Natürlich spülen die Sondergenehmigungen auch Geld in die städtischen Kassen.  Aber für uns Gastronomen würde es einen finanzieller Einbruch bedeuten. Jetzt haben wir schon die strenge Feiertagsregelung. Wir sind auch wirtschaftliche Unternehmen. Der Kampf ist eh härter geworden und irgendwann macht es einfach keinen Spaß mehr."

Lutz Morich, Inhaber der Soundbar Mitte:

"Die lokalen Bemühungen, sich mit der selbst ernannten 'Metropolregion' einen weltoffenen Anstrich zu verpassen, erscheinen am Rande der Putzstunden-Diskussion geradezu rührend. Im Falle einer weiteren Einschränkung des Freizeitangebotes sollte der Begriff 'Metropolregion' für unsere Lebkuchenstadt folgerichtig zensiert werden. In einer 'Metropole' leben auch Menschen (vorzugsweise viele Menschen) und diese Grundbedingung zieht auch kulturelle und soziale Verantwortung nach sich.

Eine Metropole drückt sich durch soziale und kulturelle Vielfalt und Dynamik aus...sie 'pulsiert'. Und auch Musik ist Kultur. Außerdem gibt es auch eine soziale Kultur, die auf menschlichem Zusammensein und Kommunikation basiert. Sogar unsere freistaatlichen Patronen der Landeshauptstadt München (Weltstadt mit Herz) konnten sich – besser spät als nie – nicht der Erleuchtung erwehren, dass ein attraktives Kulturangebot nicht nur aus den antiken Exponaten des deutschen Museums besteht. Nach einer einjährigen Testphase in München wurde dort 2004 und ab 2005 im ganzen Freistaat die Sperrstunde wie in Nordrhein-Westfalen auf eine Putzstunde von fünf bis sechs Uhr verkürzt.
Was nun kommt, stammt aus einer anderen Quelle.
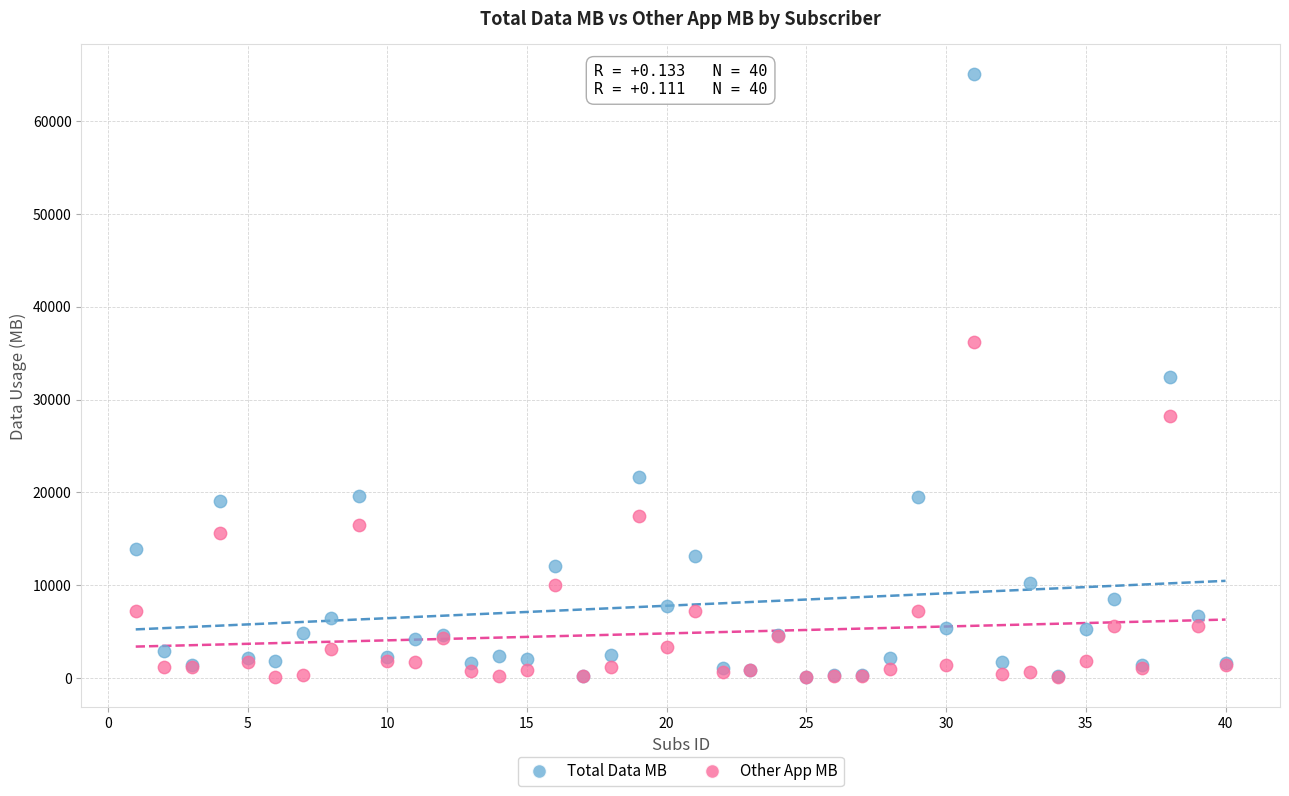

Which series reaches the maximum Y coordinate?

Total Data MB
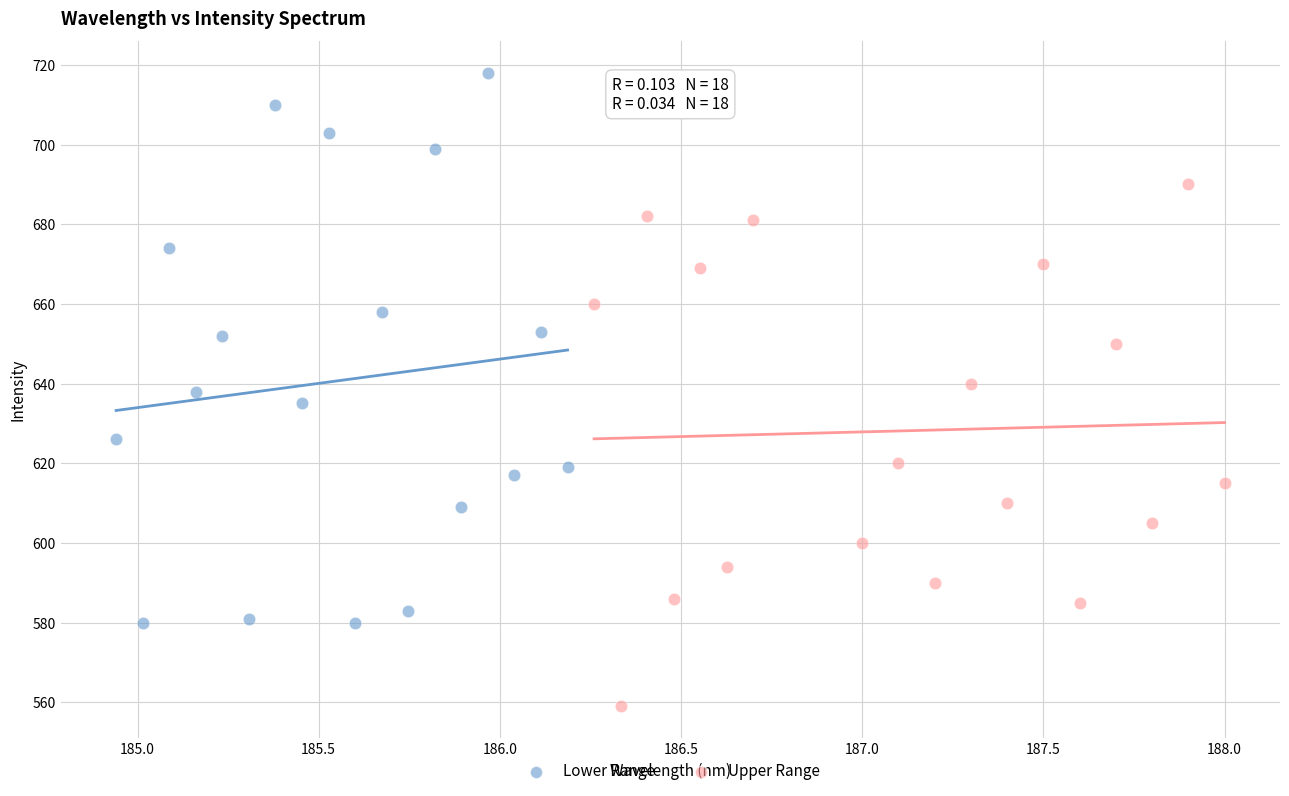

Which series has the widest spread of Y values?

Lower Range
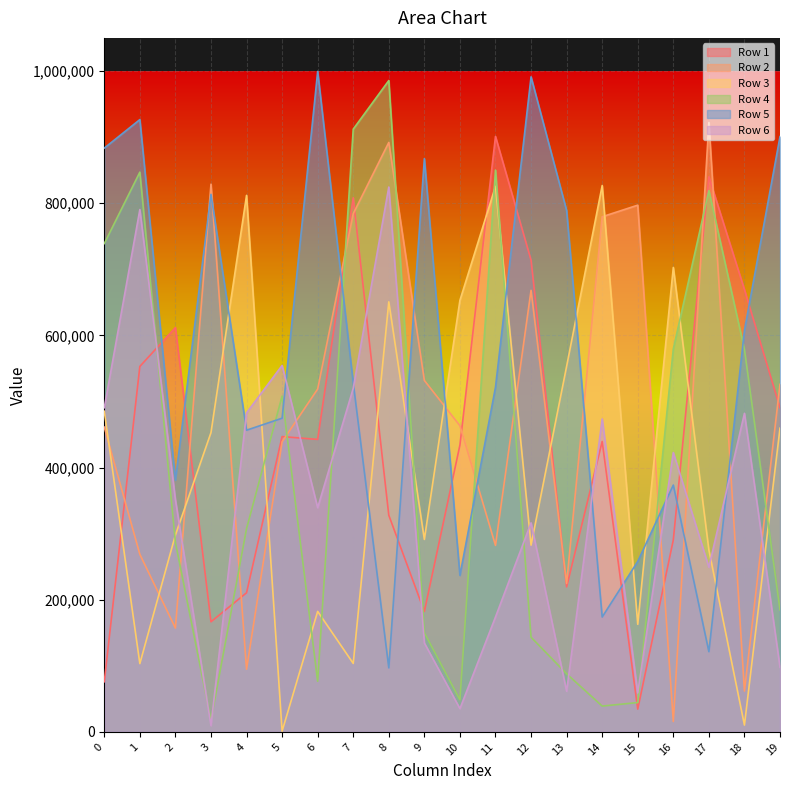

What is the spread (max minus min) of values at 1?

823058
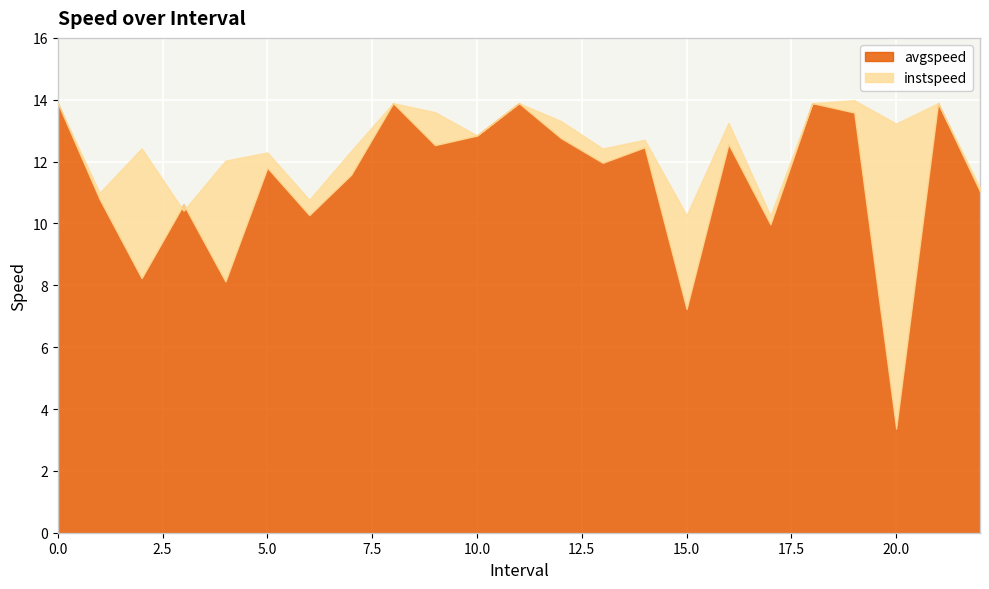

True or false: avgspeed and instspeed cross at least once.

True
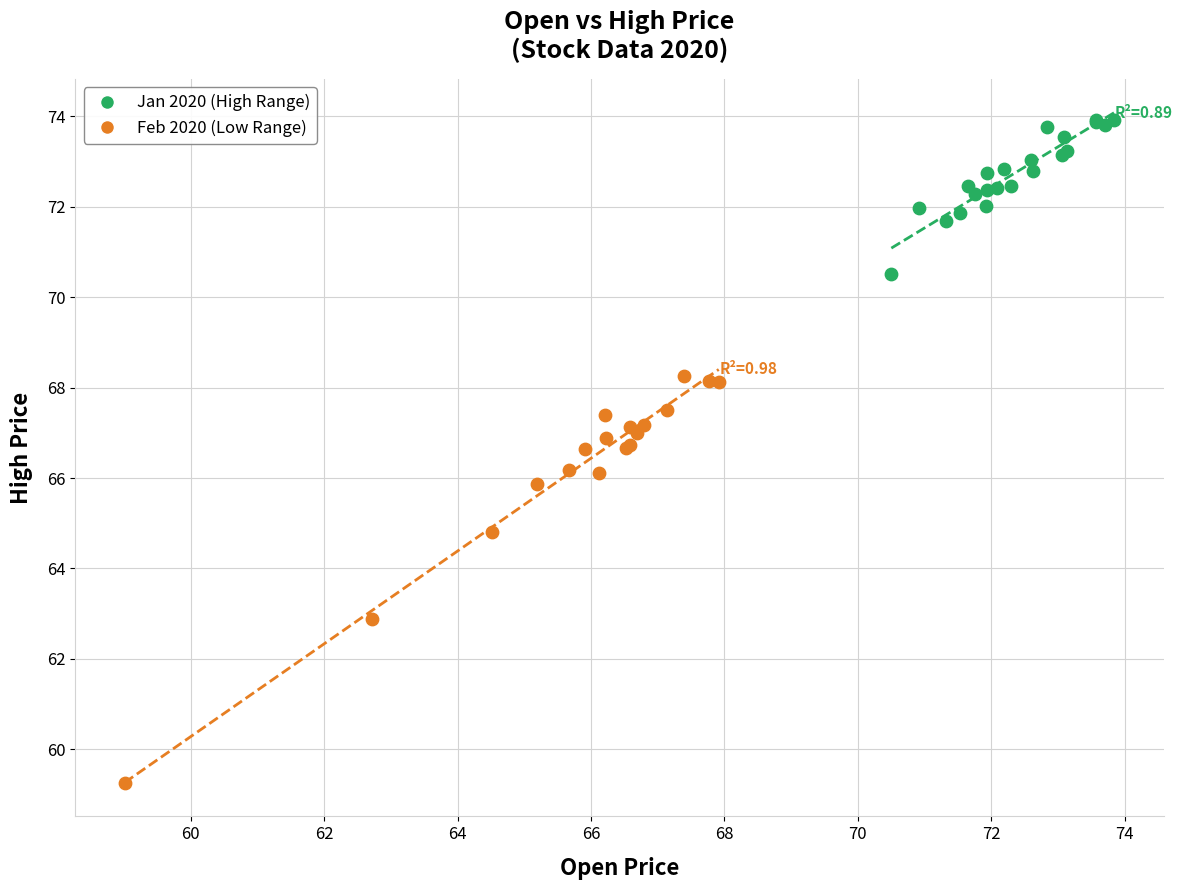

Which series has the widest spread of Y values?

Feb 2020 (Low Range)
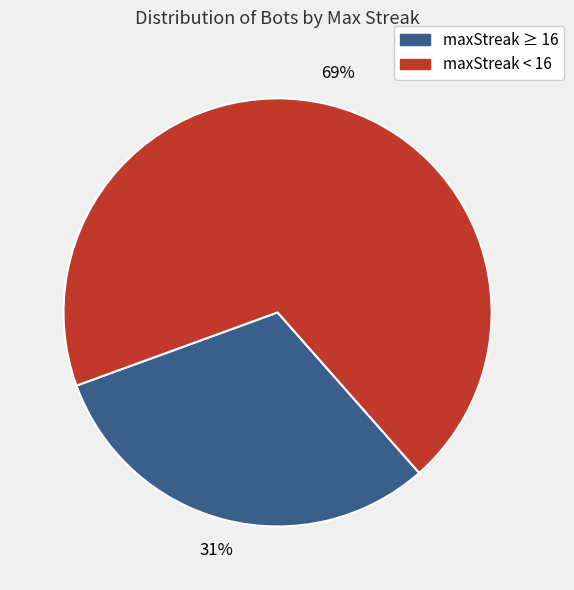

Does any single category account for the majority?

Yes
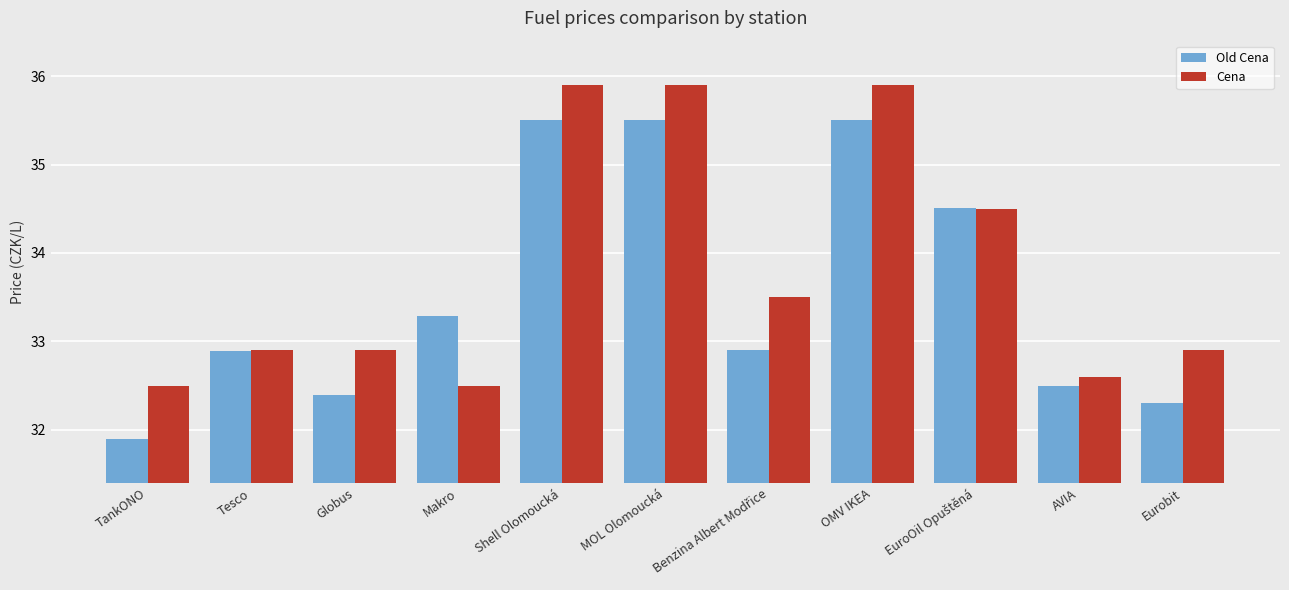

Are the bars horizontal?

No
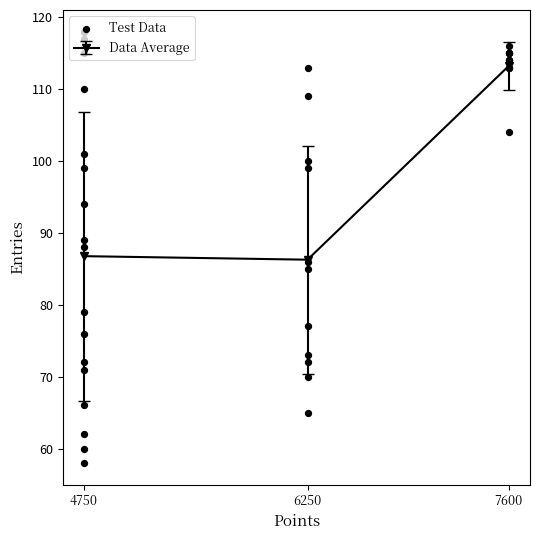

The Data Average series shows 86.3 at 6250. True or false?

True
Und unsere Ratsherren der 'Metropolregion' rudern ungeachtet jeder kulturellen Realität mit voller Kraft in Geisterrichtung zurück zur Geisterstadt.

Dass die Freizeitangebote unserer Region nicht ohne ungeliebte Begleiterscheinungen funktioniert, soll unbestritten bleiben. Jedoch hat die Gastronomie solche Begleiterscheinungen alles andere als exklusiv gepachtet."